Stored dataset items
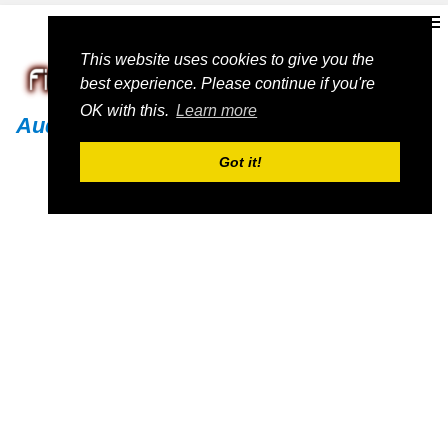
This website uses cookies to give you the
best experience. Please continue if you're
OK with this.
Learn more
Audi
Got it!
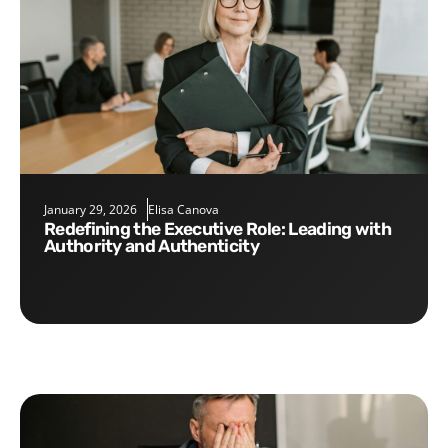
January 29, 2026
Elisa Canova
Redefining the Executive Role: Leading with
Authority and Authenticity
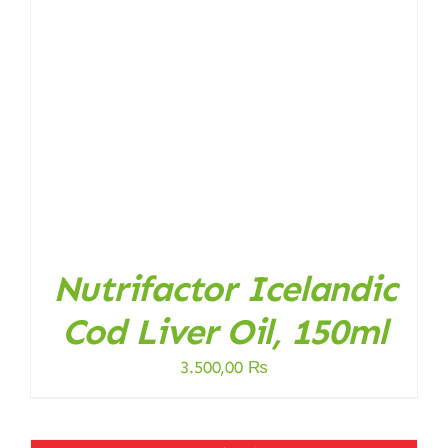
Nutrifactor Icelandic
Cod Liver Oil, 150ml
3.500,00
₨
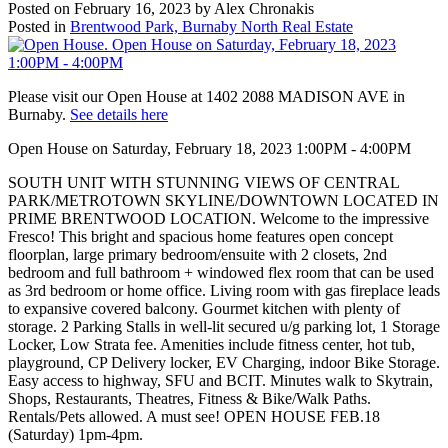
Posted on
February 16, 2023
by
Alex Chronakis
Posted in
Brentwood Park, Burnaby North Real Estate
Please visit our Open House at 1402 2088 MADISON AVE in
Burnaby.
See details here
Open House on Saturday, February 18, 2023 1:00PM - 4:00PM
SOUTH UNIT WITH STUNNING VIEWS OF CENTRAL
PARK/METROTOWN SKYLINE/DOWNTOWN LOCATED IN
PRIME BRENTWOOD LOCATION. Welcome to the impressive
Fresco! This bright and spacious home features open concept
floorplan, large primary bedroom/ensuite with 2 closets, 2nd
bedroom and full bathroom + windowed flex room that can be used
as 3rd bedroom or home office. Living room with gas fireplace leads
to expansive covered balcony. Gourmet kitchen with plenty of
storage. 2 Parking Stalls in well-lit secured u/g parking lot, 1 Storage
Locker, Low Strata fee. Amenities include fitness center, hot tub,
playground, CP Delivery locker, EV Charging, indoor Bike Storage.
Easy access to highway, SFU and BCIT. Minutes walk to Skytrain,
Shops, Restaurants, Theatres, Fitness & Bike/Walk Paths.
Rentals/Pets allowed. A must see! OPEN HOUSE FEB.18
(Saturday) 1pm-4pm.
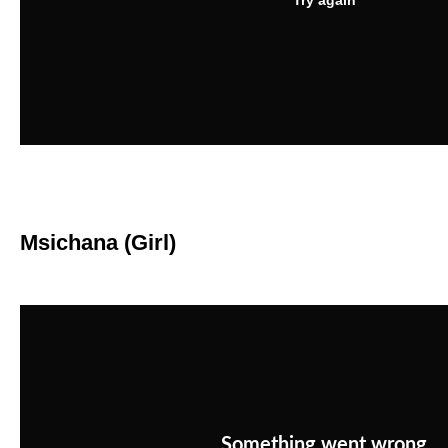
Msichana (Girl)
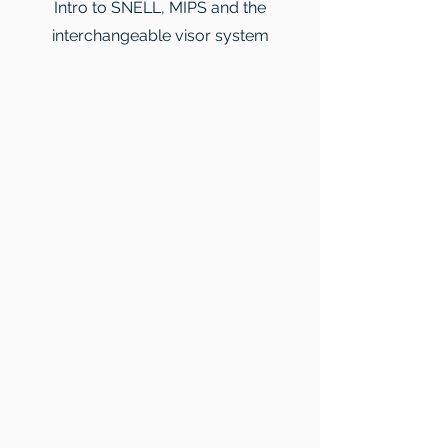
Intro to SNELL, MIPS and the
interchangeable visor system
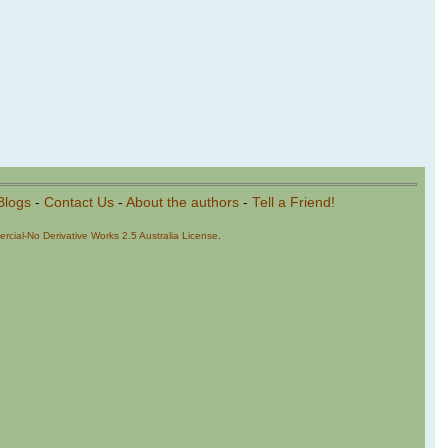
Blogs
-
Contact Us
-
About the authors
-
Tell a Friend!
cial-No Derivative Works 2.5 Australia License
.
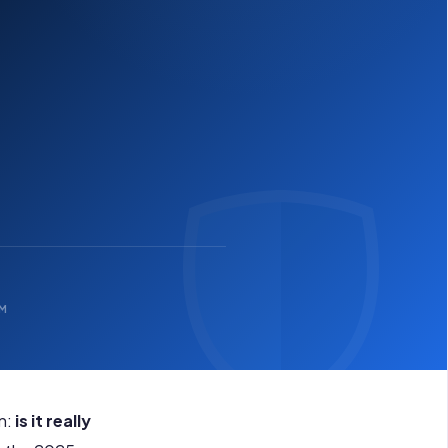
OM
n:
is it really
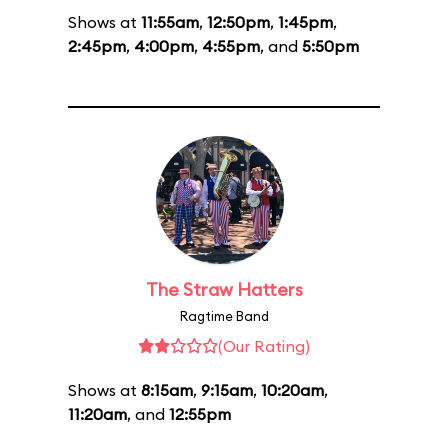
Shows at
11:55am
,
12:50pm
,
1:45pm
,
2:45pm
,
4:00pm
,
4:55pm
, and
5:50pm
The Straw Hatters
Ragtime Band
(Our Rating)
Shows at
8:15am
,
9:15am
,
10:20am
,
11:20am
, and
12:55pm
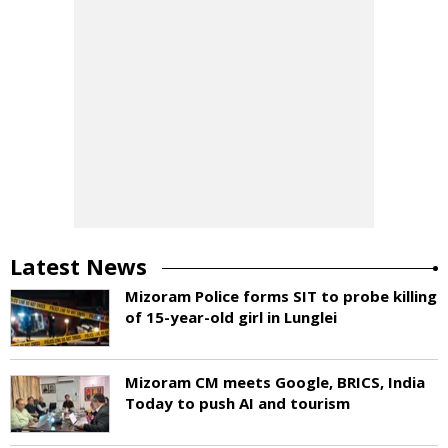
Latest News
Mizoram Police forms SIT to probe killing
of 15-year-old girl in Lunglei
Mizoram CM meets Google, BRICS, India
Today to push AI and tourism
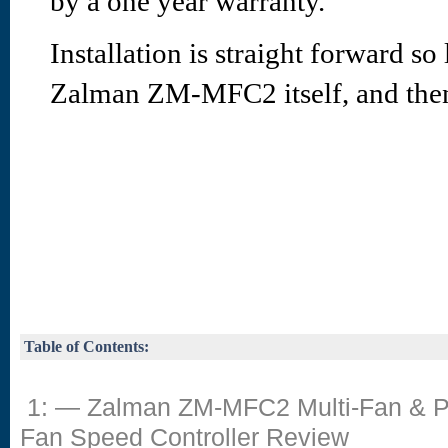
by a one year warranty.
Installation is straight forward so 
Zalman ZM-MFC2 itself, and then
Table of Contents:
1: — Zalman ZM-MFC2 Multi-Fan &
Fan Speed Controller Review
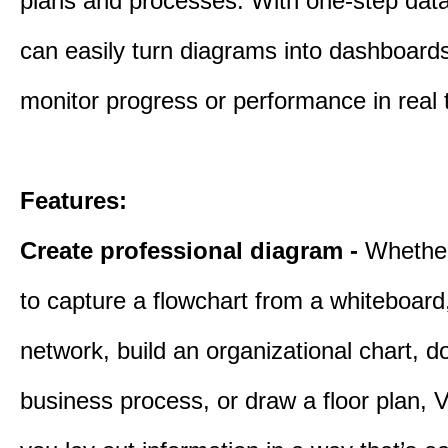
plans and processes. With one-step data 
can easily turn diagrams into dashboard
monitor progress or performance in real 
Features:
Create professional diagram -
Whethe
to capture a flowchart from a whiteboar
network, build an organizational chart, 
business process, or draw a floor plan, V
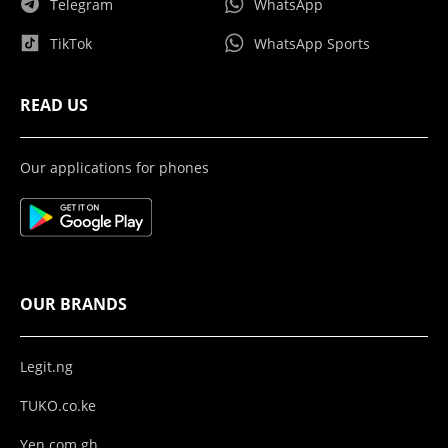
Telegram
WhatsApp
TikTok
WhatsApp Sports
READ US
Our applications for phones
OUR BRANDS
Legit.ng
TUKO.co.ke
Yen.com.gh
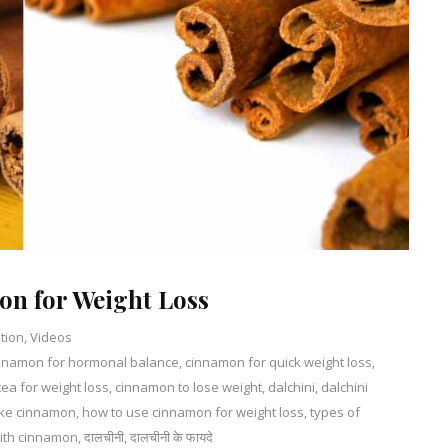
on for Weight Loss
ition
,
Videos
nnamon for hormonal balance
3
,
cinnamon for quick weight loss
,
ea for weight loss
Comments
,
cinnamon to lose weight
,
dalchini
,
dalchini
on
ake cinnamon
,
how to use cinnamon for weight loss
,
types of
Do’s
with cinnamon
,
दालचीनी
,
दालचीनी के फायदे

## Your assignment
Check every line of the data, and copy the ones that contain "year".

## Exercise solution
of 15-year-old girl in Lunglei
by a one year warranty.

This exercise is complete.